Ms Esther Mwaniki has been selected as a 2019 fellow for the Obama Foundation Fellowship.
She
is among 20 fellows selected from 10 countries around the world, and
one of only three Africans. The other two Africans are Mr Ayman Sabae
Shamseya from Egypt and Ms Dedo Baranshamaje from Malawi.
Ms
Mwaniki, 36, is the founder of Lapid Leaders Africa, a leadership
programme that equips new graduates and final-year university students
with skills to help them cope beyond university.
These skills include self-awareness, creativity and innovative thinking and building a Pan-African mindset driven by values.
“It’s
our responsibility as the older generation to raise the younger
generation and selflessly empower the next leaders,” Ms Mwaniki says of
the programme.
LEADERSHIP
The
other fellows selected are doing work around mental health, education,
financial empowerment for communities, social entrepreneurship, climate
justice and healthcare delivery.
“I applied for the
fellowship because Lapid had grown to a point where we are ready to
scale up. I wanted to work under, and around, people who would take the
programme across the continent. Youth leadership is a global agenda.”
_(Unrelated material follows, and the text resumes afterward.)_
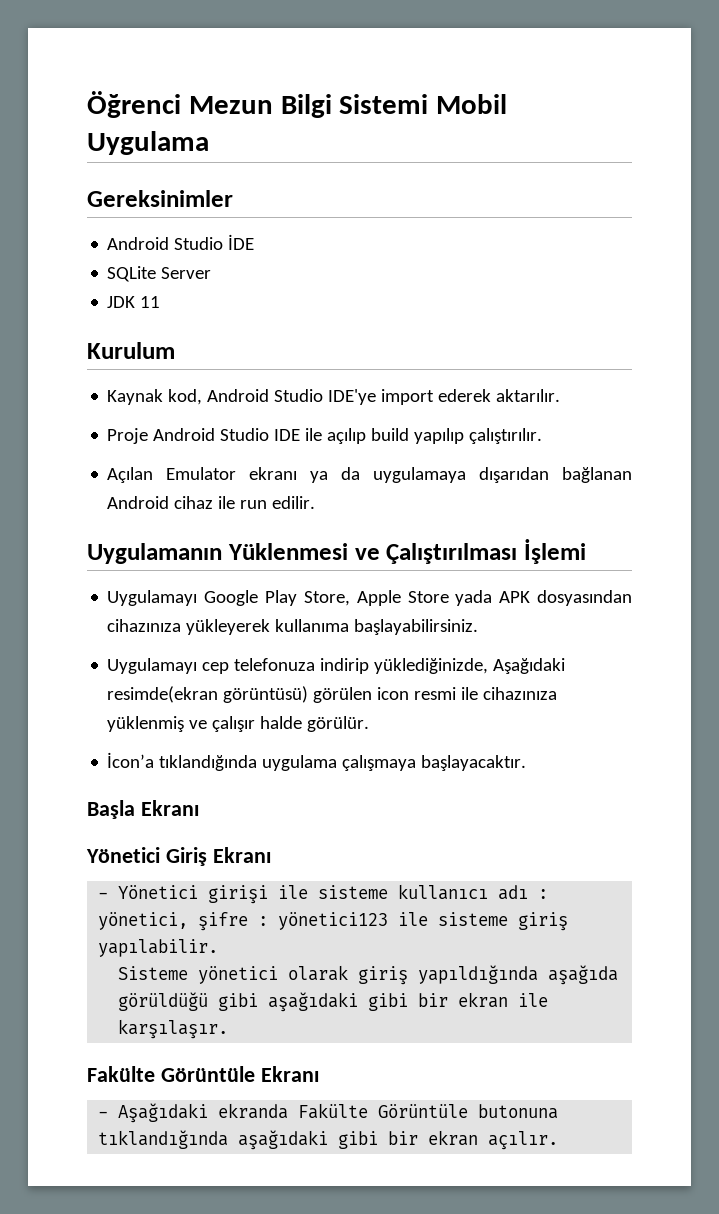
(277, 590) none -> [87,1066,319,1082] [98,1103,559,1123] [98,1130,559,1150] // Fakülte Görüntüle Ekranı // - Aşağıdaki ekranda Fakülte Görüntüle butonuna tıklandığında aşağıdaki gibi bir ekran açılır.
So, what does she envision the programme will look like two years after the fellowship?
“That’s
a good question,” Ms Mwankiki says as she pauses to think. “I’d like us
to have reached more young professionals, even the ones who are already
working. I’d also like the programme to be online. I’d also like us to
build the systems and structures that will accommodate our scaling up.”
Esther
worked with PwC Kenya, a global professional services firm, from August
2004, after graduating Kenyatta University with a bachelor’s degree in
accounting, to 2011 when she quit to form Lapid.